By the way, the makeup of the crowd was interesting –
Which I described as:
Anyway, I made it past security and was put into a very long line, just inside. It literally took another 40 minutes to be allowed to enter the main room.
Here’s the nice thing. Since it was just me, I was able to wander up near the front where staffers with blue signs were pointing out single seats. So despite arriving very late, I was able to get a decent seat.
Cook’s keynote was as expected – lots of excitement and shouting as he entered the room. He speaks very well and really commands the crowd. In his keynote, he said that there were 6 major announcements today. I know that most in the crowd expected number 6 to be a new iPhone.
So we patiently waited as he described some top-to-bottom rewrites of major tools (Xcode), iOS 11 with a bunch of neat features, the new Max OS called High Sierra (followed by a giggle in the room) , new iMacs (including a crazy-powerful, dark grey machine with like 3.2 jiggawatts of something or rather), a new iPad Pro that sits between the large and small one, some amazing drag-and-drop that’s part of iOS 11 for iPad Pros and finally number 6, which was a new…
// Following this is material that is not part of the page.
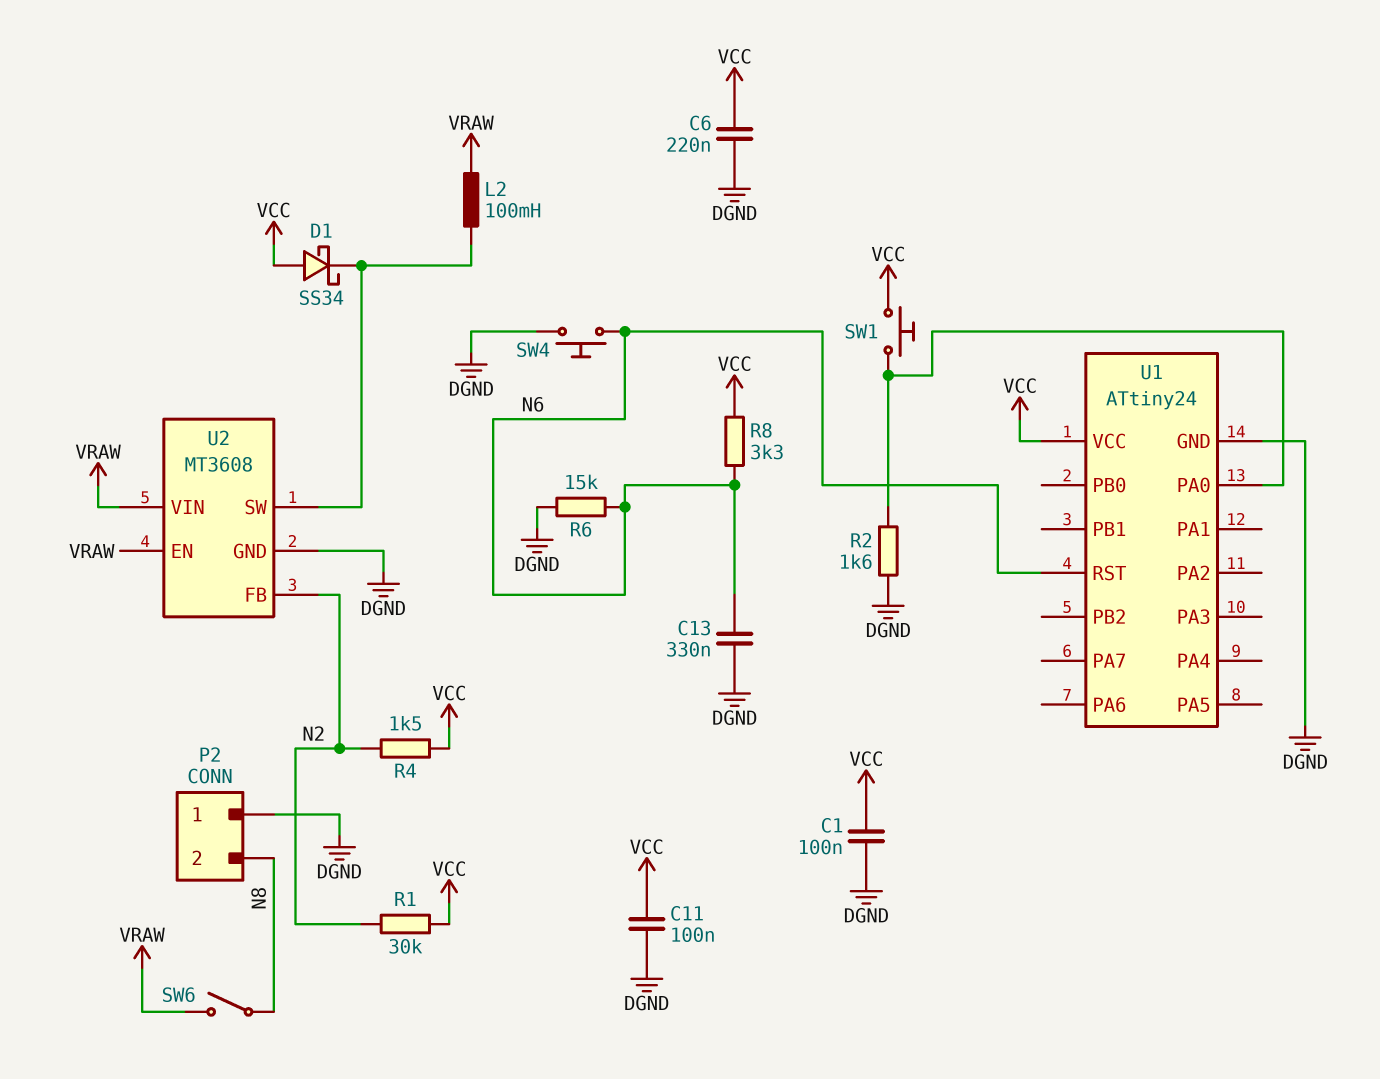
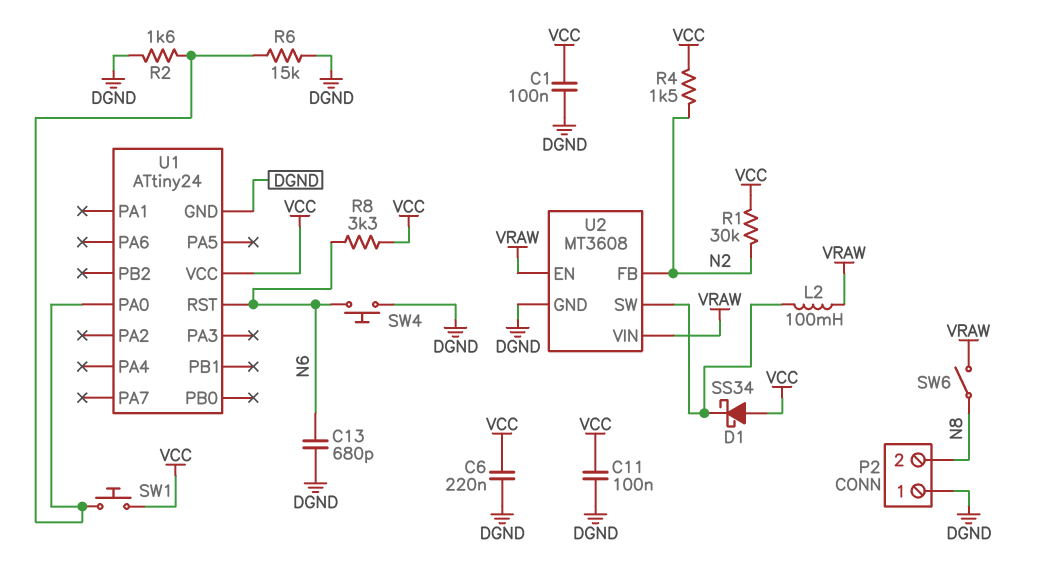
C13: 330nF (DGND, N6) -> 680pF (DGND, N6)
R6: 15k (DGND, N6) -> 15k (DGND, U1/PA0)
There was a thud when he announced this, followed by murmurs that sounded like “how about the iPhone 8?” repeatedly whispered.
Home Pod is basically an Alexa, but for Apple. On the plus side, it seems to have some kickass speaker technology that blows the doors off Alexa and Google Home. It includes a Siri interface and can act in place of Apple TV for Apple Home Kit integration. But it’s not a new iPhone and so a bit of excitement left the room at that point.
Platforms State of the Union
Once the opening session completed, there was a bit of a break, and then the second session which was the Platforms State of the Union. This took us through all the various platforms, including ARKit, MusicKit, UIKit, Swift, Xcode and all the core technologies. This session lasted until about 4pm, followed by “hands on” time in various labs on the new devices and software and then an evening event (food and drinks in San Pedro square).
An interestingly slow start to the conference. Yes, some neat things were announced, but it looks like for the June Apple announcements, it’s all about shoring up their technologies. They took major tools like Xcode and rewrote them from the bottom up. They introduced the latest in Apple’s open-source programming language Swift 4.0.
You can look up all the products and updates announced, I won’t include those here.
If this wasn’t Apple, I think I would have totally amazed. As it was, I was impressed, but like others wasn’t sure why I felt let down. I think after years of shocking us with new technology, this one was about streamlining and improving performance. Frankly, it may actually be a good thing. Running at 100mph can produce shocking innovations, but if you never take the time to go back and fill in the missing pieces, you’ll end up with flashy-unstable-garbage.